If you happen to collect books (and not just read them), Powell's terrific IndieSpensable program is featuring this title in a special printing as its current installment.  Click here for details. (No promotional consideration received for this endorsement).

Monday, May 2, 2011

Boxer Beetle by Ned Beauman

If you like Michael Chabon (The Amazing Adventures of Kavalier & Clay and The Yiddish Policemen's Union) or Quentin Tarantino (Pulp Fiction (see clip below) among others), you'll enjoy the debut novel by Ned Beauman, Boxer Beetle (available in the US in August 2011; available from the UK now at this link).  It is a fun, eccentric and well-executed novel with a wild cast of characters.

First, there is Kevin "Fishy" Broom, a modern day dealer in Nazi memorabilia, who suffers from from trimethylaminuria: a rare condition that means he smells of rotting fish.  Fishy stays at home and traffics in Nazi items over the internet.  Then, there is Philip Erksine, a 1930s fascist and entomologist, who is trying to apply eugenics first to his study of beetles and then to humans.  There is also Sinner Roach, a five foot tall, nine-toed, Jewish, homosexual boxer, who Eriskine determines is a perfect subject for his studies.

The novel moves between two story lines.  The first plot line leads Fishy to a crime-scene and then a hunt for rare Nazi items and a murderer.  The second plot line is in the 1930s (the bulk of the book), in which Erksine pursues his eugenics experiments and Roach.

The book is witty, fun and well written.  Like Chabon's works, the book has a comic book feel but is excellent and well-paced literature.  Beauman was recently selected by the Guardian newspaper as one of Britain's 12 best new novelists.

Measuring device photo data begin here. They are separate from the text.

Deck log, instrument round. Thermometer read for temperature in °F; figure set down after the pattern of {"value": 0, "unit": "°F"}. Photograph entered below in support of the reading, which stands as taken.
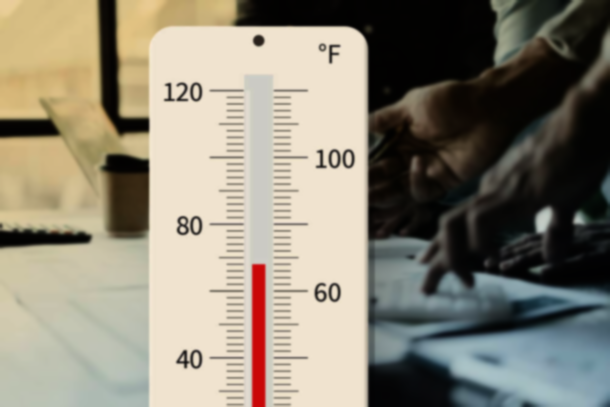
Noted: {"value": 68, "unit": "°F"}
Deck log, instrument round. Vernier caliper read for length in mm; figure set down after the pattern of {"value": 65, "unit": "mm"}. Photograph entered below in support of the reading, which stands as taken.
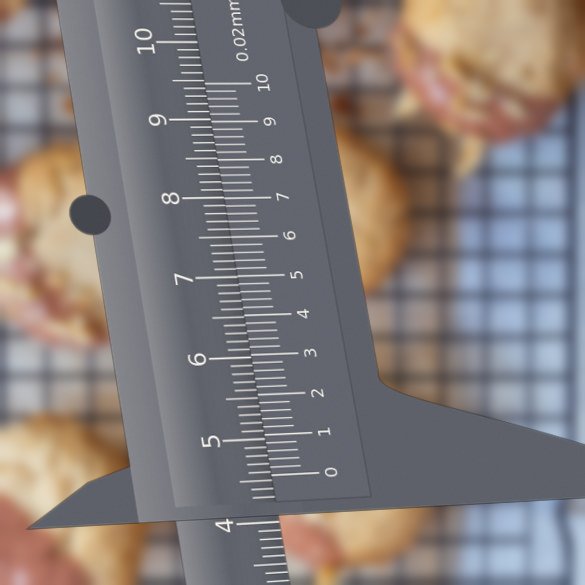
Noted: {"value": 45.6, "unit": "mm"}
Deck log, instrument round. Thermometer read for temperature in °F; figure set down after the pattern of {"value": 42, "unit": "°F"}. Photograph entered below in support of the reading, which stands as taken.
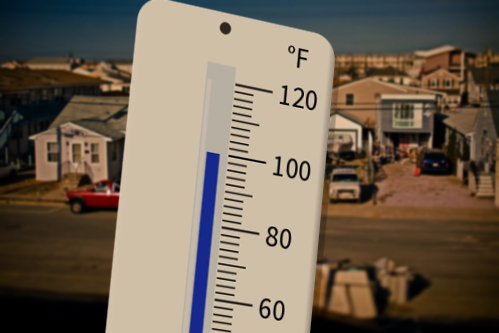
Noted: {"value": 100, "unit": "°F"}
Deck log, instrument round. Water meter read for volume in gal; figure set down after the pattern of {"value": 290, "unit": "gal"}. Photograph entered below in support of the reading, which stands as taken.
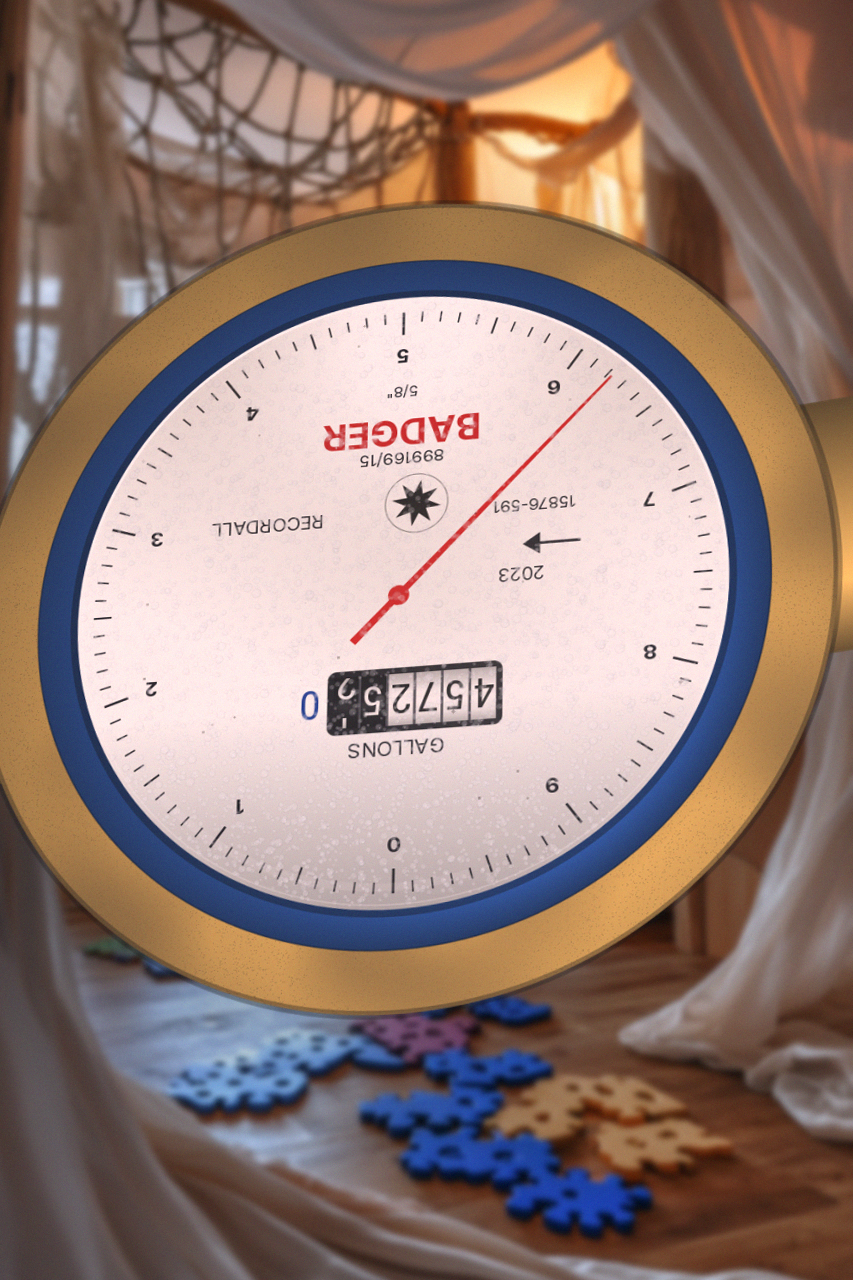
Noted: {"value": 4572516.2, "unit": "gal"}
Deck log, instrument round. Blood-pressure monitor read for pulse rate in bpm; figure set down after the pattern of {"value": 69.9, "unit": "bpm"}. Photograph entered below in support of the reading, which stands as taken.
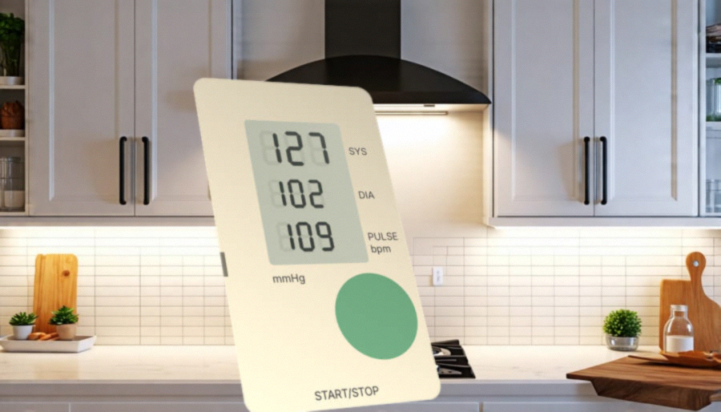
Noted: {"value": 109, "unit": "bpm"}
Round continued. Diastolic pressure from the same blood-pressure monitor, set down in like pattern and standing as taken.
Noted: {"value": 102, "unit": "mmHg"}
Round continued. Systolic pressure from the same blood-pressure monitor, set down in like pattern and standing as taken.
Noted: {"value": 127, "unit": "mmHg"}
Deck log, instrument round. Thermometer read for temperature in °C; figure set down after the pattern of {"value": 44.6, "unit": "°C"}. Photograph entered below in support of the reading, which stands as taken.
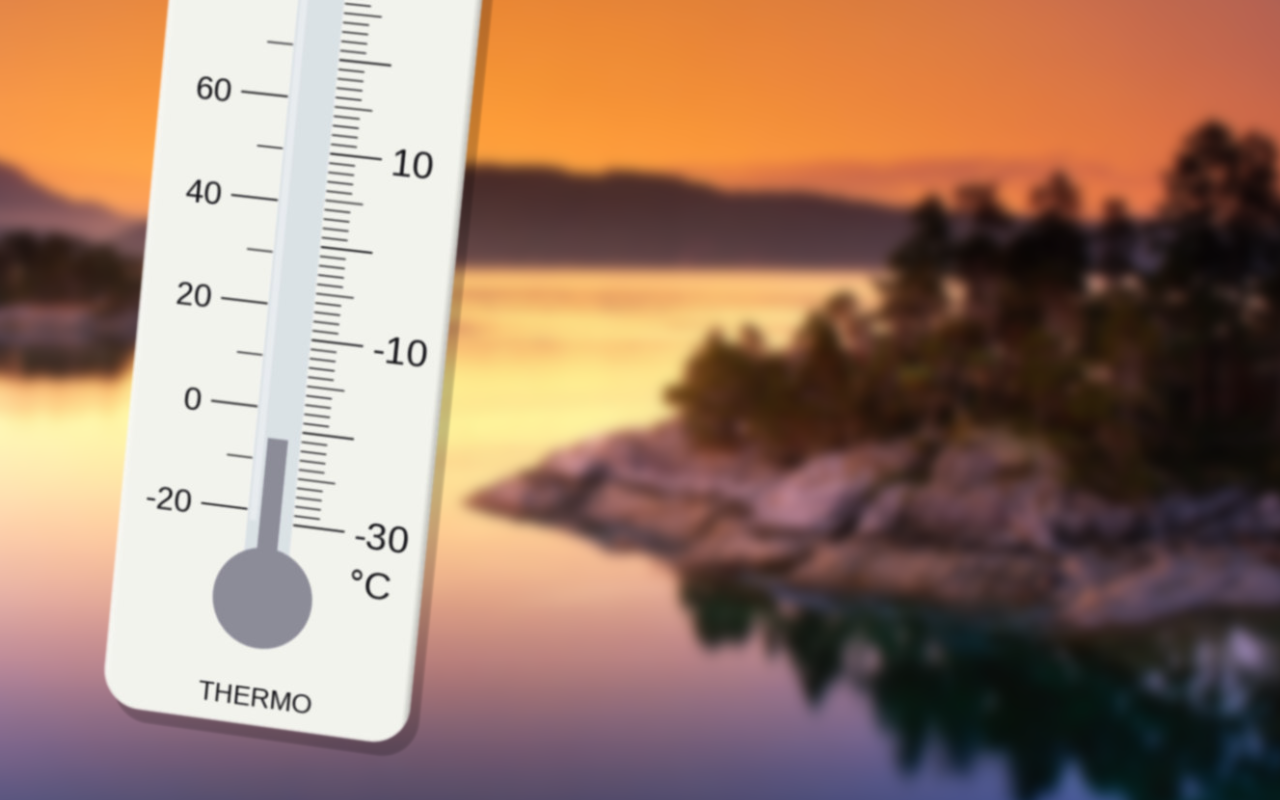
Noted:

A key document from the book:

A clip with Beauman:

Another review from Paperback Reader.
Pulp Fiction Clip:

To The End The Land by David Grossman

If there was ever a compelling story to be told with authority, this should have been it.  David Grossman, one of Israel's premier literary writers, suffered the horrific tragedy of losing his 20 year-old son who was serving in the Israeli army during the 2006 Israel-Lebanon conflict.  At that time, Grossman was engaged in writing his latest novel, To The End Of The Land, which explored the psyche of an Israeli mother, Ora, whose son reenlisted to serve in the army for a major offensive action just as he completed his three years of service.  This should have been a great book.  It was a disappointment.

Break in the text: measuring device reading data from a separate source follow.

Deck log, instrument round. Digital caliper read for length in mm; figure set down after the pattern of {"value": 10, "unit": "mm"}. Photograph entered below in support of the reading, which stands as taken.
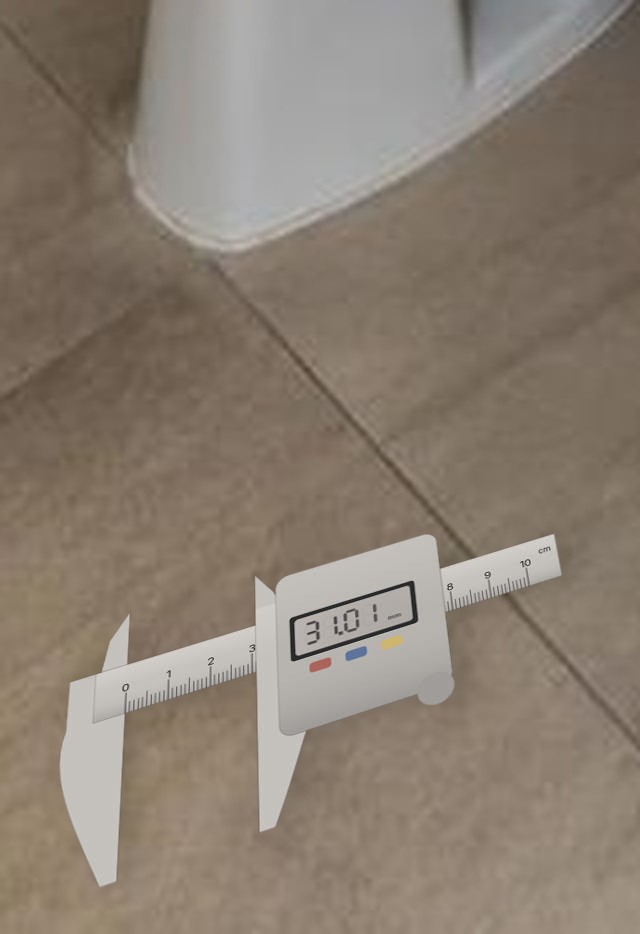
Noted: {"value": 31.01, "unit": "mm"}
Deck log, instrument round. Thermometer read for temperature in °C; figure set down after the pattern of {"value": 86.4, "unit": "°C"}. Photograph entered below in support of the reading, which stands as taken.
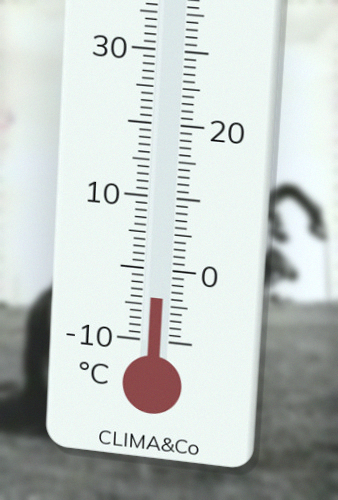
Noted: {"value": -4, "unit": "°C"}
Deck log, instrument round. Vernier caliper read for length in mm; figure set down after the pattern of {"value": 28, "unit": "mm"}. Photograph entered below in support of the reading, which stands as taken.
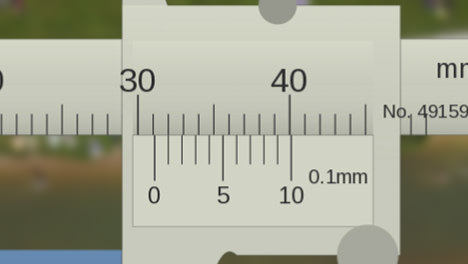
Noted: {"value": 31.1, "unit": "mm"}
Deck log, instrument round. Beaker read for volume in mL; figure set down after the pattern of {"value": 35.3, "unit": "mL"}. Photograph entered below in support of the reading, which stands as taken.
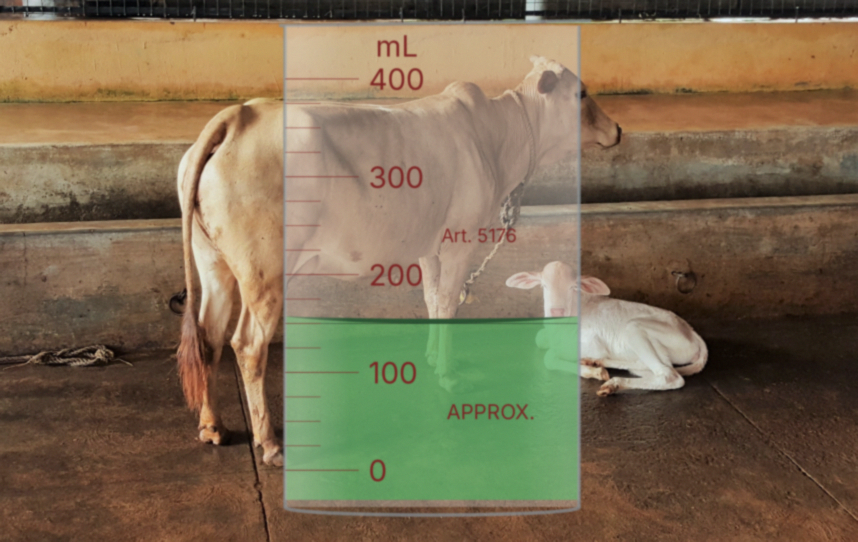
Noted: {"value": 150, "unit": "mL"}
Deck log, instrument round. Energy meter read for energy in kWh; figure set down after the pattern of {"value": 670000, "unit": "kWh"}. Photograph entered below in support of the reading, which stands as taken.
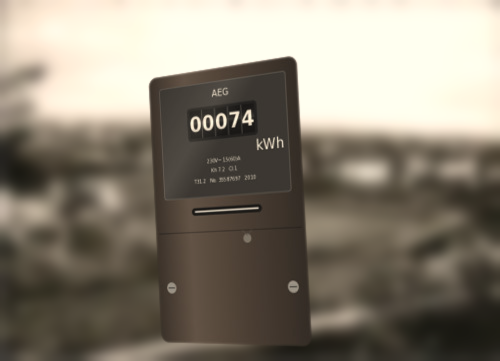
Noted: {"value": 74, "unit": "kWh"}
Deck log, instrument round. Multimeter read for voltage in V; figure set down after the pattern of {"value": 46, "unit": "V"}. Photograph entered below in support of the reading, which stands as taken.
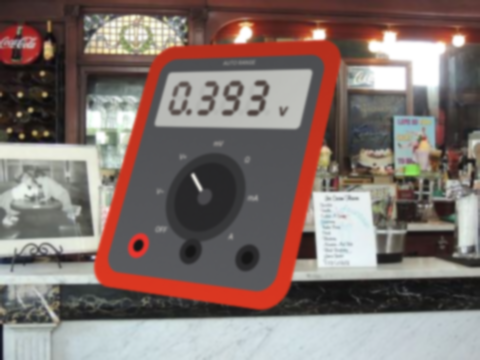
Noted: {"value": 0.393, "unit": "V"}
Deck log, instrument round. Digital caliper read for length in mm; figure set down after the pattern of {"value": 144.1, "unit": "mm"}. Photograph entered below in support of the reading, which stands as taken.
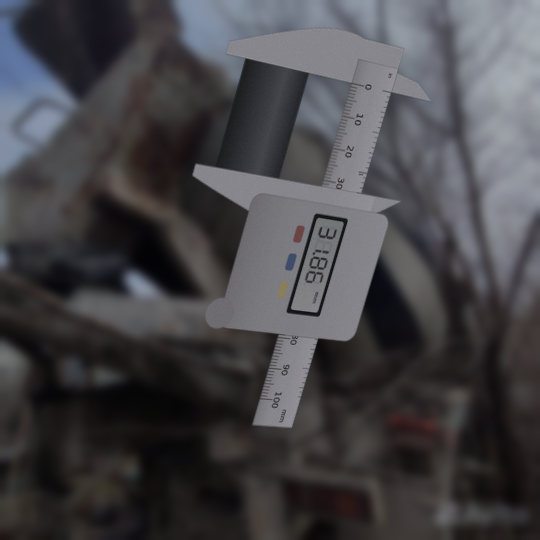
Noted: {"value": 31.86, "unit": "mm"}
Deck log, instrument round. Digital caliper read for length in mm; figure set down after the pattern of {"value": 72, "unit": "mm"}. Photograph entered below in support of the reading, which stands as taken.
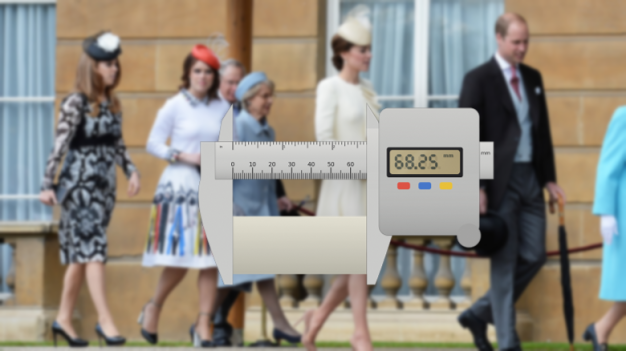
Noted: {"value": 68.25, "unit": "mm"}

Ora had planned a celebratory hike with her son to mark his return to civilian life.  She was shattered by his decision to reenlist and could not keep it together.  After leaving her son, Ora fled her home so the "notifiers" (i.e., the military officials charged with notifying families of deaths) will not be able to let her know if her son dies, thus prolonging his life.  She forces her former lover, Avram, a psychologically damaged war veteran, to go on the hike she was to have taken with her son.  While Ora and Avram are hiking, we learn about Avram, Ora's estranged husband, Ora's family and Ora. 

I could not finish the book.  It is nearly 600 pages, and it was just too much.  I knew of Grossman's reputation and loss before reading the book and was eager to read it. The book became too difficult to wade through, and I set it aside.  Grossman needed a more aggressive editor to hack away at the surplus, which made the beautifully written prose cumbersome and difficult to tackle.  I have no doubt that Grossman was pouring out his own grief in these pages, which makes not liking this novel difficult.  As a work of literature, I did not enjoy the novel.

After writing this review, I attended a discussion about this book led by an outstanding presenter.  She identified some of the significant themes Grossman tackles: immortality, the effect of a constant war on the psyche of the warrior and shifting reality, to name a few.  She also shared some of the significant plot developments that happened deep into the book.  While she agreed that the book needed a lot of editing, the themes of the book she identified may make tackling this book worthwhile for the truly persistent, dogged and determined.  For me, I was just satisfied with a great discussion and moving on to another book.

Other reviews: Boston Bibliophile (far more positive).

The novel was a nominee for the National Book Critics Circle Award as well.  (Goon Squad won that award).